== Verilen metin ==

Abaküs Yazılım
3. Hukuk Dairesi
Esas No: 2016/7938
Karar No: 2017/2487
Karar Tarihi: 06.03.2017

Yargıtay 3. Hukuk Dairesi 2016/7938 Esas 2017/2487 Karar Sayılı İlamı

3. Hukuk Dairesi         2016/7938 E.  ,  2017/2487 K.

    "İçtihat Metni"

    MAHKEMESİ :ASLİYE HUKUK MAHKEMESİ


    Taraflar arasındaki menfi tespit davasının mahkemece yapılan yargılaması sonucunda, davanın kısmen kabulüne yönelik olarak verilen hükmün, süresi içinde davalı vekili tarafından temyiz edilmesi üzerine; temyiz dilekçesinin kabulüne karar verildikten sonra, dosya içerisindeki kağıtlar okunup gereği düşünüldü:

    Y A R G I T A Y K A R A R I

    Davacı vekili dilekçesinde; müvekkili olan davacının, davalı kurum abonesi olduğunu, davalı tarafından davacı hakkında kaçak elektrik kullandığı gerekçesi ile tutanak tutulduğunu ve 122.365 TL kaçak tahakkuku yapıldığını, davacının kaçak elektrik kullanmadığını; böyle olsa bile, dava konusu yerin çır çır fabrikası olup, yılın belli dönemlerinde çalışması nedeni ile, bu kadar elektrik kullanılmasının mümkün olmadığını beyan ederek; şimdilik 10.000 TL, ıslah ile 91.047 TL borçtan davacının sorumlu olmadığının tespitine karar verilmesini istemiştir.
    Davalı vekili; davanın zamanaşımına uğradığını, yapılan tahakkukun yönetmelik hükümlerine uygun bulunduğunu beyan ederek; davanın reddine karar verilmesini talep etmiştir.
    Mahkemece; davanın kabulüne yönelik olarak verilen hükmün, davalı tarafça temyizi üzerine, Dairemizin 2014/7700 E.-2014/16193 K.sayılı ilamı ile "...Dosyada mevcut ve davacı hakkında düzenlenen kaçak tutanağının incelenmesinden; "R fazına ait gerilim ucu, üçünden biri boşta bırakılarak sayacın 1/3"nün eksik tüketim yaptığının" tespit edildiği görülmüştür.

===
== Toplanan veriler ==

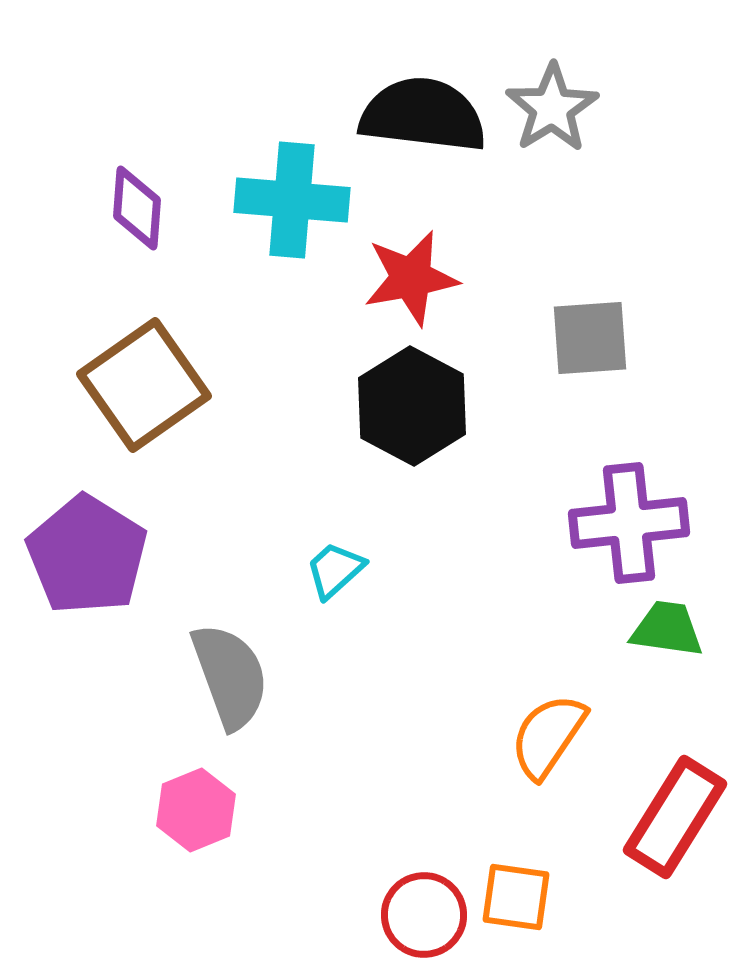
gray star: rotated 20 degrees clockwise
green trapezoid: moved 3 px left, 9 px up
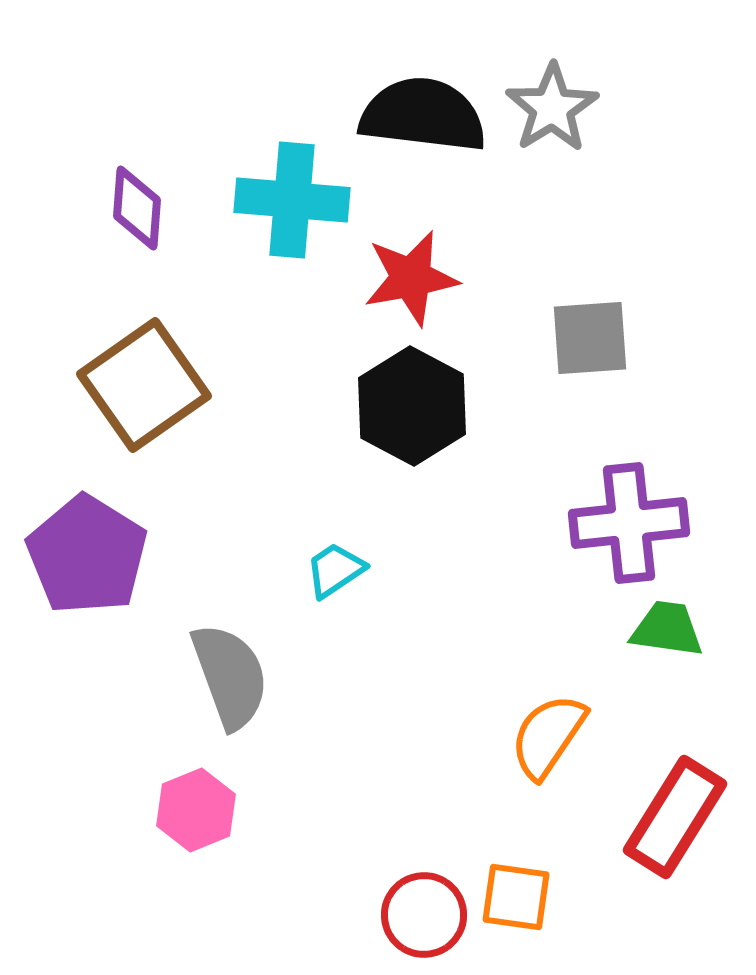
cyan trapezoid: rotated 8 degrees clockwise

===

Yapılacak işler ::
1) Yargıtay kararında "Davacı vekili dilekçesinde" diye başlayan paragrafı temel bilgileri koruyarak madde madde yeniden yaz.
2) Yargıtay kararının metnini kaldığı yerden sürdür.

Görevlere göre yanıtlar ::
1)
- Davacı, davalı kurumun abonesidir.
- Davalı, davacı kaçak elektrik kullandı diye tutanak tutmuş ve 122.365 TL kaçak tahakkuku yapmıştır.
- Davacı kaçak elektrik kullanmadığını söylemektedir.
- Öyle olsa bile dava konusu yerin yılın belli dönemlerinde çalışan bir çır çır fabrikası olduğunu, bu kadar elektrik kullanılmasının mümkün olmadığını belirtmektedir.
- Davacı, şimdilik 10.000 TL, ıslah ile 91.047 TL borçtan sorumlu olmadığının tespitini istemiştir.

2)
    Mahkemenin hükmüne dayanak yaptığı raporun, tek bilirkişiden alındığı, hesaplama yapılırken, hangi mevzuat hükümlerine dayanıldığının belirtilmediği, bu nedenle raporun açık ve Yargıtay denetimine elverişli bulunmadığı anlaşılmıştır.
    Öyle ise, mahkemece; konusunda uzman 3 kişilik bilirkişi kurulundan hüküm kurmaya ve Yargıtay denetimine elverişli rapor alınarak, varılacak sonuca göre bir karar verilmesi gerekirken, eksik inceleme ile yazılı şekilde hüküm tesisi bozmayı gerektirmiştir." gerekçesi ile bozulmasına karar verilmiştir.
    ./..
    -2-



    Mahkemece bozma ilamına uyularak yapılan yargılama sonucunda, davanın kabulü ile davacının davalıya 15/01/2012 tarih, 76066 seri nolu kaçak elektrik tespit tutanağı nedeniyle 105.615,28 TL borçlu olmadığının tespitine karar verilmiş, hüküm davalı tarafça temyiz edilmiştir.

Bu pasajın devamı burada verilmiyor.